WHAT IS BEING ASKED
Locate every line in the material that contains the string "produktu", and copy each of those lines.

[Opening RAW DATA section]

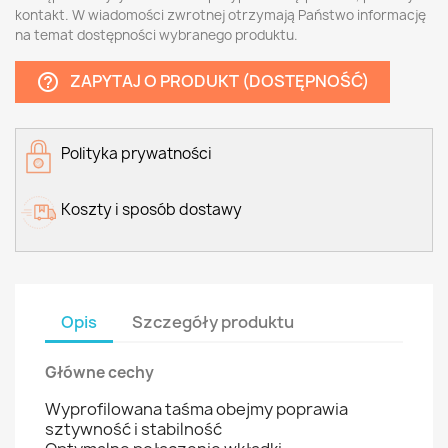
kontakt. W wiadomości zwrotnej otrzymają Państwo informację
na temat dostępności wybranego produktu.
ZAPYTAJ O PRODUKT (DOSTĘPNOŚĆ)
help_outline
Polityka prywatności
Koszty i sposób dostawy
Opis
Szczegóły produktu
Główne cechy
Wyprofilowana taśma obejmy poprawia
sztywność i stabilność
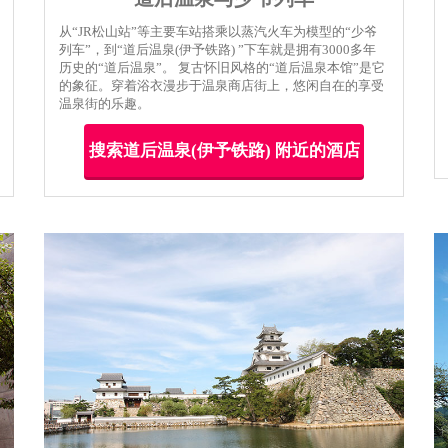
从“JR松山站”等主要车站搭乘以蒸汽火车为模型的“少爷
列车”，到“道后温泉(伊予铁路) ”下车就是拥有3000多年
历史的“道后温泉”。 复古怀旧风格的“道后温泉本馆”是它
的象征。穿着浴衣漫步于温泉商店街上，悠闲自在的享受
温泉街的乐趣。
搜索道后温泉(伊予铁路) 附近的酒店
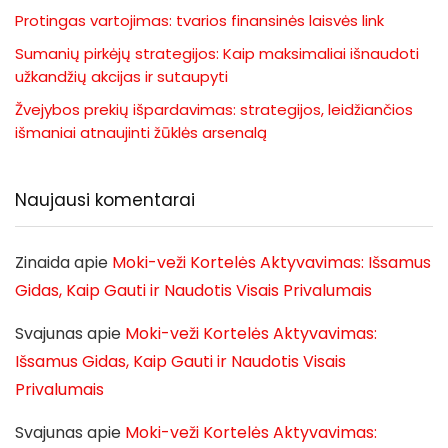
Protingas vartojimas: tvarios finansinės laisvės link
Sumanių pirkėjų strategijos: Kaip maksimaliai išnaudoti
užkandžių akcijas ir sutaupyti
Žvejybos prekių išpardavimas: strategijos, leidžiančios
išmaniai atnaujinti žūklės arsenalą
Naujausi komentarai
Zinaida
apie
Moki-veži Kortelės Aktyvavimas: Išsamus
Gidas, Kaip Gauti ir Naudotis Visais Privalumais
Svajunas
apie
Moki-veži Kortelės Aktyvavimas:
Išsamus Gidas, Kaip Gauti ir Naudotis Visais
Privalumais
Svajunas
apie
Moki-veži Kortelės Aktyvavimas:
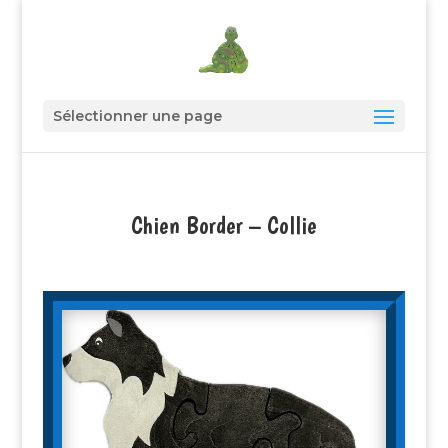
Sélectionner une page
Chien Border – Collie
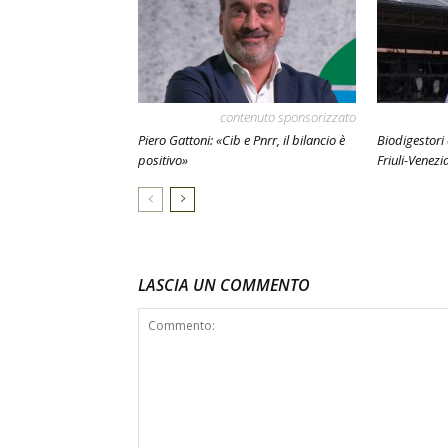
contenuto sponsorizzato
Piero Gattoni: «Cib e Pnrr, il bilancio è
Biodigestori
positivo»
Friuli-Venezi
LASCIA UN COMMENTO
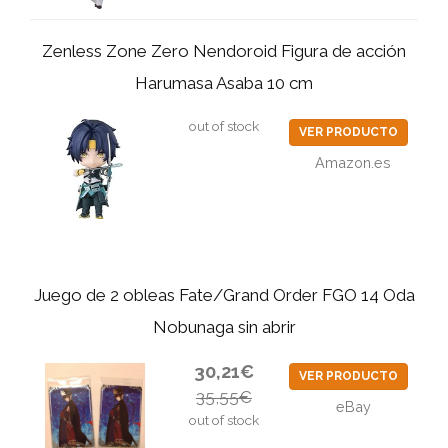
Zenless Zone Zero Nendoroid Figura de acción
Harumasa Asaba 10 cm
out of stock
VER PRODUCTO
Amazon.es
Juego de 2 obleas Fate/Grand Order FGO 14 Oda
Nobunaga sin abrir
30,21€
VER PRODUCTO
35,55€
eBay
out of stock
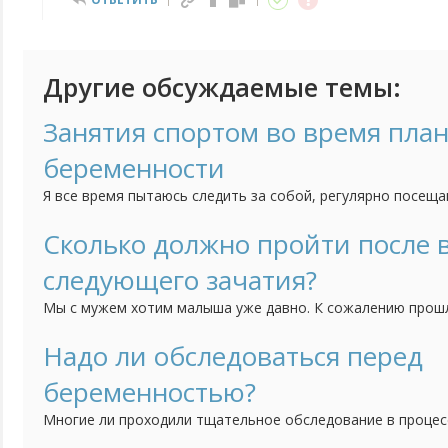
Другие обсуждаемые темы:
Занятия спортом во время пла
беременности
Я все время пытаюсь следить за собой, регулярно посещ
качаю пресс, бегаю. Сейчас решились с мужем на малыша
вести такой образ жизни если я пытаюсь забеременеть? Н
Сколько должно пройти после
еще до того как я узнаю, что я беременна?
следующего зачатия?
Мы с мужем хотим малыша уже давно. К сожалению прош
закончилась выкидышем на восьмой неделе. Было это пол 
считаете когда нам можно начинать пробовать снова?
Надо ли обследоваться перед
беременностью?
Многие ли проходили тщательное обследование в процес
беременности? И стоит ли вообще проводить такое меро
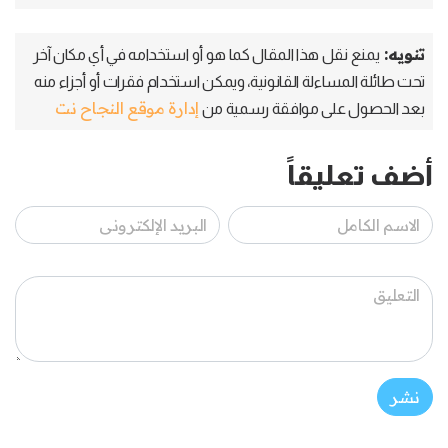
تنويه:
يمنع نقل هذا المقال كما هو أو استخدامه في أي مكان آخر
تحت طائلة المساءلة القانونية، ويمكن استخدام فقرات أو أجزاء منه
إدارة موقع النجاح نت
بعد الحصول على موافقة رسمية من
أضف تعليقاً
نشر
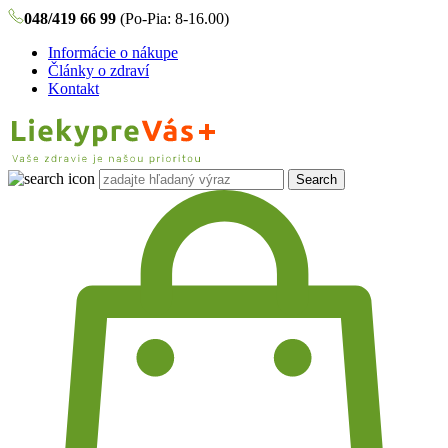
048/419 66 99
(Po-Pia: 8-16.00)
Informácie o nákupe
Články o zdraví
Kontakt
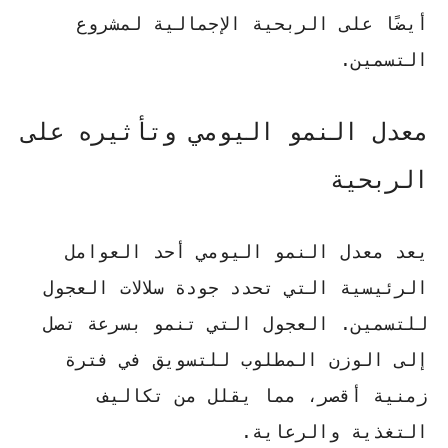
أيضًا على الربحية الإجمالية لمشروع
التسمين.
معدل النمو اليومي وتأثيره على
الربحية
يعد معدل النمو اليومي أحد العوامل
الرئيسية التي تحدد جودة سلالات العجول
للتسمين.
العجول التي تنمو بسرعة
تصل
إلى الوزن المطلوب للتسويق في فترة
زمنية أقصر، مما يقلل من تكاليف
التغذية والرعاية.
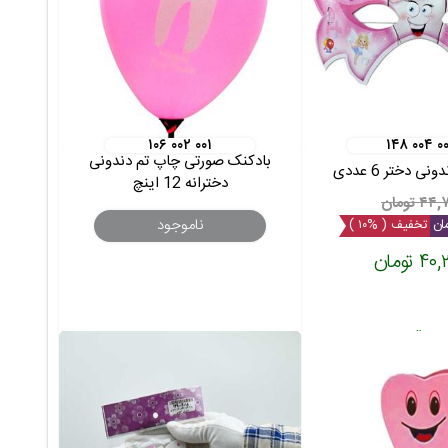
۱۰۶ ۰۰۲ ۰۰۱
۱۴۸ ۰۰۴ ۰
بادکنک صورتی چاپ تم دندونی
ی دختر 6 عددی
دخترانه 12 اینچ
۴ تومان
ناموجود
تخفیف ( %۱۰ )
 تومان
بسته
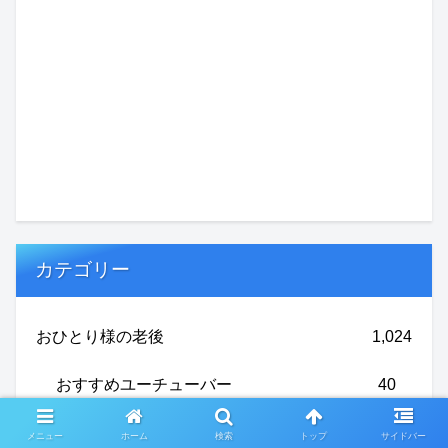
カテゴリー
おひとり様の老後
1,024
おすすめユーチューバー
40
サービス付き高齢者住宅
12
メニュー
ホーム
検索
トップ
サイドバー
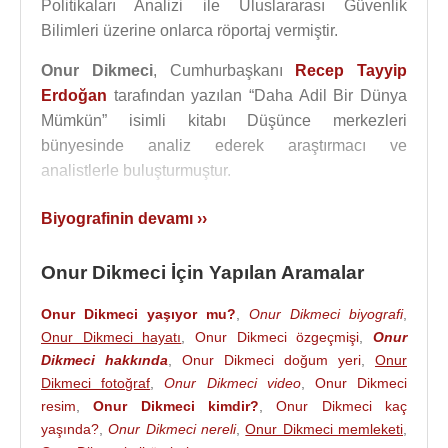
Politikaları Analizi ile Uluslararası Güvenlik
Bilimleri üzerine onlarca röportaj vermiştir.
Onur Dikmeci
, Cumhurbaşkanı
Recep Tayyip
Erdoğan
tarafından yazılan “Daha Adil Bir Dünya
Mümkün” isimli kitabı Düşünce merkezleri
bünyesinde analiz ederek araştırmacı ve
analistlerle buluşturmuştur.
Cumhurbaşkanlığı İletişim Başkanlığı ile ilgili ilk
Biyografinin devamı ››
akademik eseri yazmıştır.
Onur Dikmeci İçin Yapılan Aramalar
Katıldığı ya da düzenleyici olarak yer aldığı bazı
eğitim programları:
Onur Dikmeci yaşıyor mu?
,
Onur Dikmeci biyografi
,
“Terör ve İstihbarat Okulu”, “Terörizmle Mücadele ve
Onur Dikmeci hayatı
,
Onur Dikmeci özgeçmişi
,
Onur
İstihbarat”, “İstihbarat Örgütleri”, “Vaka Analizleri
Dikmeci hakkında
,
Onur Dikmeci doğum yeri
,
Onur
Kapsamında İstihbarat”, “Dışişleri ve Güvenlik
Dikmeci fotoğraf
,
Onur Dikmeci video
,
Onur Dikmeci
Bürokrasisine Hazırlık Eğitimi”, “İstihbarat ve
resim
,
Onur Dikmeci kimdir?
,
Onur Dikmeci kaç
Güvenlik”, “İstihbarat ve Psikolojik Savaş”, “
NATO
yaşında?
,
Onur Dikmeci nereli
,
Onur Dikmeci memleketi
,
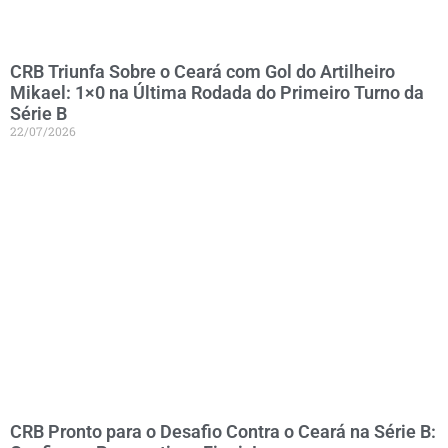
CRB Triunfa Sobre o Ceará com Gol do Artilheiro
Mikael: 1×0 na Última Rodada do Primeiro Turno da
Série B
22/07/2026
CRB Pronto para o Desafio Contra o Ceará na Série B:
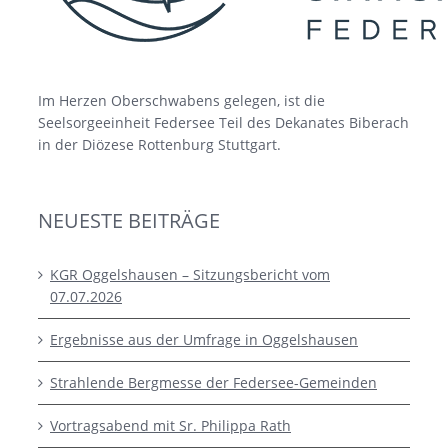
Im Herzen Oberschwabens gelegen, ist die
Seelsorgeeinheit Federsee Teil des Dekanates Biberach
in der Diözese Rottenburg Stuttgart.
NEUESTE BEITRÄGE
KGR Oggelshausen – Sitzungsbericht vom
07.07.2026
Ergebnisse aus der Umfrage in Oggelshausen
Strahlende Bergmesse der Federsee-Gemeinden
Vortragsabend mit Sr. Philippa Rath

[Closing RAW DATA section]

EXERCISE RESPONSE
na temat dostępności wybranego produktu.
Szczegóły produktu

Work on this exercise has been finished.